When Patrick offered to grab me a coffee from the hyped Design District coffee shop, I told him I wanted to go myself to evaluate the espresso from the much lauded Synesso Hydra Hybrid espresso machine as quickly as possible after it had been extracted. It's not that I'm a coffee asshole who only drinks java within strict time and proximity specifications, it's just that Italian espresso is a polyphasic beverage, prepared from roast and ground coffee and water alone constituted by a foam layer of small bubbles with a particular tiger-tail pattern on top of an emulsion of microscopic oil droplets in an aqueous solution of sugars acids protein-like material and caffeine, with dispersed gas bubbles and solids, which is to say if you trust the definition from Andrea Illy's Espresso Coffee: The Chemistry of Coffee,: it's very, very fragile.
That foam layer doesn't travel well, and evaluating the cap is an important part of grading any espresso, so I wanted to try it myself. Multiple times.

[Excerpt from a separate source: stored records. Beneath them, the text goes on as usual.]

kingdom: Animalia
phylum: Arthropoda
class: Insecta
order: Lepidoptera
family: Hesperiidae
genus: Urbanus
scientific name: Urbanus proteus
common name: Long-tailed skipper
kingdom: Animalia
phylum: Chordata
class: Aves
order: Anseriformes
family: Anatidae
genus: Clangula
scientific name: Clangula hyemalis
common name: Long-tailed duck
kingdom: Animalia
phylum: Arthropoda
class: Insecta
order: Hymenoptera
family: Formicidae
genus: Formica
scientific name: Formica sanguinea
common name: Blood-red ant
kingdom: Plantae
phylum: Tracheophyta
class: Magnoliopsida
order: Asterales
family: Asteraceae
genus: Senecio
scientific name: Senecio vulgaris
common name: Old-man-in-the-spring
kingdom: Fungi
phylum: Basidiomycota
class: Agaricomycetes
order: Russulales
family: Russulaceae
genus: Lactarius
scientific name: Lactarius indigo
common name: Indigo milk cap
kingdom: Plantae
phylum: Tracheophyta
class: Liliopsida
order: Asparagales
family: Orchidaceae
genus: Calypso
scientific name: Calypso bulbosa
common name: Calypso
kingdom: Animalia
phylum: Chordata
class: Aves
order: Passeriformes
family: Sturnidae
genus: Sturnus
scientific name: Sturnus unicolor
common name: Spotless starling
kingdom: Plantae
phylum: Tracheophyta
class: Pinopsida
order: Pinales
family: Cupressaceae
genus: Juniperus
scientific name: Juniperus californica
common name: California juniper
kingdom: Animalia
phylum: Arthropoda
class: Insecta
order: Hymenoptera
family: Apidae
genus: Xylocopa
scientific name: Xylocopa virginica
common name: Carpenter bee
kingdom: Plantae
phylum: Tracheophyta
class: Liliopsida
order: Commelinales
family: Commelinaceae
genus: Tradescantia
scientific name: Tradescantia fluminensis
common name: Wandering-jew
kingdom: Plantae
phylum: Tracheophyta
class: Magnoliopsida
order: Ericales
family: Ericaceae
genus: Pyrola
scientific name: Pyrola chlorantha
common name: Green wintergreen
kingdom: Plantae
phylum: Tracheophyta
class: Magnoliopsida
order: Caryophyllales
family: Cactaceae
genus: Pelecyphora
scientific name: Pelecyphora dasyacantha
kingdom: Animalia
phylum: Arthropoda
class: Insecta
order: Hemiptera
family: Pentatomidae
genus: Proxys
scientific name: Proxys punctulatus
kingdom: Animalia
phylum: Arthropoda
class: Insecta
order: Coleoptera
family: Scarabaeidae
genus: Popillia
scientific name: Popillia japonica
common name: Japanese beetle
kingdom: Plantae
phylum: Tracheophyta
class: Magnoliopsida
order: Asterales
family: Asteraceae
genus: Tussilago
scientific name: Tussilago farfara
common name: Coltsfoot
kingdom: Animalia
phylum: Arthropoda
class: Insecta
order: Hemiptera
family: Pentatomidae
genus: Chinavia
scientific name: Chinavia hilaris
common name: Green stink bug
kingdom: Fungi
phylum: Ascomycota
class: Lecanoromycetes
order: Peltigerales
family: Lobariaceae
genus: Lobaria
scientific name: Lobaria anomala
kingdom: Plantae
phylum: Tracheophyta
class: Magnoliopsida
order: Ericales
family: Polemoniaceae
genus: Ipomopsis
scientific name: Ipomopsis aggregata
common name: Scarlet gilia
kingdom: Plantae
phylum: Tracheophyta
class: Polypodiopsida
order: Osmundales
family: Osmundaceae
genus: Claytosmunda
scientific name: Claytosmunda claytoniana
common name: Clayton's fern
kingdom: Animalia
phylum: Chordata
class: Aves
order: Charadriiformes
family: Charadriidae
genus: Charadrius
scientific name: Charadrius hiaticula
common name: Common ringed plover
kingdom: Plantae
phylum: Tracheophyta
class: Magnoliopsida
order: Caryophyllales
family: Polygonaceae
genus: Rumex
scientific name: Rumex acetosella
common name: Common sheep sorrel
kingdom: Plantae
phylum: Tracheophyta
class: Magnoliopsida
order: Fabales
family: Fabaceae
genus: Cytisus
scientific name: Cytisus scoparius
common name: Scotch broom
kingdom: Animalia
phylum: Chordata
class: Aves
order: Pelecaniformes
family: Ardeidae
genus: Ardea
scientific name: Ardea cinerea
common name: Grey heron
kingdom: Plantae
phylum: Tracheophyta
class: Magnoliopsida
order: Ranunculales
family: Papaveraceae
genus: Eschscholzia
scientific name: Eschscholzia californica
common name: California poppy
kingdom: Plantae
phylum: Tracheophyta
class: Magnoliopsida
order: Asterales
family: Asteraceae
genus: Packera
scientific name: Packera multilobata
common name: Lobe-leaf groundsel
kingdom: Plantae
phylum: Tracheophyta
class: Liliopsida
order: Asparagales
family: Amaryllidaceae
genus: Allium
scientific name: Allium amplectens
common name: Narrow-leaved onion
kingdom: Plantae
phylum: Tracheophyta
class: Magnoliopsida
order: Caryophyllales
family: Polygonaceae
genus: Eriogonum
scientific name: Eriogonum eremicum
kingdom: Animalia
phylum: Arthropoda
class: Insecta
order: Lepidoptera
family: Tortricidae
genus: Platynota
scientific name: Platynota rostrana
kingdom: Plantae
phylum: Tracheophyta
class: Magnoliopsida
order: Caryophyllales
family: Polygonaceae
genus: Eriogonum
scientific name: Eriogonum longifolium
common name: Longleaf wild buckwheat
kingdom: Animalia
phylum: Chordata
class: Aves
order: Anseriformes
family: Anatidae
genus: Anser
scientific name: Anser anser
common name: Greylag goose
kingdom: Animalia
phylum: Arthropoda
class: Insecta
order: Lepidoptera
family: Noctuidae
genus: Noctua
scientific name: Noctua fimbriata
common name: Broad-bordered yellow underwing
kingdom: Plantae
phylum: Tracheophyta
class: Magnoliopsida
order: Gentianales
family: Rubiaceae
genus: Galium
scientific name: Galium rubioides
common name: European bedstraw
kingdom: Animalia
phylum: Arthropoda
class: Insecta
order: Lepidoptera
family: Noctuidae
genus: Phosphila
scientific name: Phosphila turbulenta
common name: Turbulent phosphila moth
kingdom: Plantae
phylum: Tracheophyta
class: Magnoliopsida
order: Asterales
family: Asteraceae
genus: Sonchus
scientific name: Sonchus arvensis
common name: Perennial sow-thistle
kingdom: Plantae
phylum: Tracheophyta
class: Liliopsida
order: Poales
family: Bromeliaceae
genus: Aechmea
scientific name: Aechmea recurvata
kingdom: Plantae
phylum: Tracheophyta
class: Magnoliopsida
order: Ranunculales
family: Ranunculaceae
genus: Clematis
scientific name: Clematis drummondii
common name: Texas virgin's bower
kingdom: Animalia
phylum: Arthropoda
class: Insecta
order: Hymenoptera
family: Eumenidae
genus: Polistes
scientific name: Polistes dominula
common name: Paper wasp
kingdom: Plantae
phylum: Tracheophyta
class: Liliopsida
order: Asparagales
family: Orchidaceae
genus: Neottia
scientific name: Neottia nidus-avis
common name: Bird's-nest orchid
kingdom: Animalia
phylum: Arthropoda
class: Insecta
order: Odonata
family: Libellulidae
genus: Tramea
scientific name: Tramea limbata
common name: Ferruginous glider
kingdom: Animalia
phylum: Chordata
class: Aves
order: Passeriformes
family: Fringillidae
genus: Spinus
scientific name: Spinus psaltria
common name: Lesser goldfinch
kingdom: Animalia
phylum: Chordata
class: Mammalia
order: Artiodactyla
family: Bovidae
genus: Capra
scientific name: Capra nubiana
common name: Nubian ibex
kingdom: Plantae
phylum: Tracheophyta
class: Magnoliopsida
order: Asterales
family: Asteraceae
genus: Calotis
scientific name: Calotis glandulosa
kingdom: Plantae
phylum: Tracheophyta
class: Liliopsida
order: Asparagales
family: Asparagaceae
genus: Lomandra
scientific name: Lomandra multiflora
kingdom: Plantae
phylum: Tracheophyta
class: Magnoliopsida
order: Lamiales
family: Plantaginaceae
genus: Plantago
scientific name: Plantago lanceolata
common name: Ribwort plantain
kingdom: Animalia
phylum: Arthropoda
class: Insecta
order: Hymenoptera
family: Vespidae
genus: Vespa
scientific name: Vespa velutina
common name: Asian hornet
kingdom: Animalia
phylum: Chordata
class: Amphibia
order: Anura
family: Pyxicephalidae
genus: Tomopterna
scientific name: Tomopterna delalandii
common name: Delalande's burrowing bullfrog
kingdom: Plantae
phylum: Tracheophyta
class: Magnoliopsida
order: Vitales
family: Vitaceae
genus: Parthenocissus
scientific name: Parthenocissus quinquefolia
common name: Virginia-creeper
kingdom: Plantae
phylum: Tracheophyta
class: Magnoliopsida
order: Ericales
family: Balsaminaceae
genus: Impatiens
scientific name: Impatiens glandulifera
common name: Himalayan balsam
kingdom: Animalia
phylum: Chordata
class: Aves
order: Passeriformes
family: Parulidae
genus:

So how is the coffee? Yeah, it's pretty good. I tried the single origin Ethiopian version and it managed to hold up an entire packet of sugar for a respectable amount of time. In addition it tasted clean and fresh, was not at all bitter and has a wonderfully viscous mouth-feel I'm still craving but think I should probably avoid till at least tomorrow.
Of course all of this science is why many coffee shops shell out thousands of dollars for machines that give them the ability to adjust water temperature, pressure, coffee saturation, and other variables. The Synesso model you keep hearing about uses an automated four-stage pressure-ramping process to extract perfect shots every time. A monkey with a tamper could make perfect coffee with this thing -- provided the primate isn't over-caffeinated.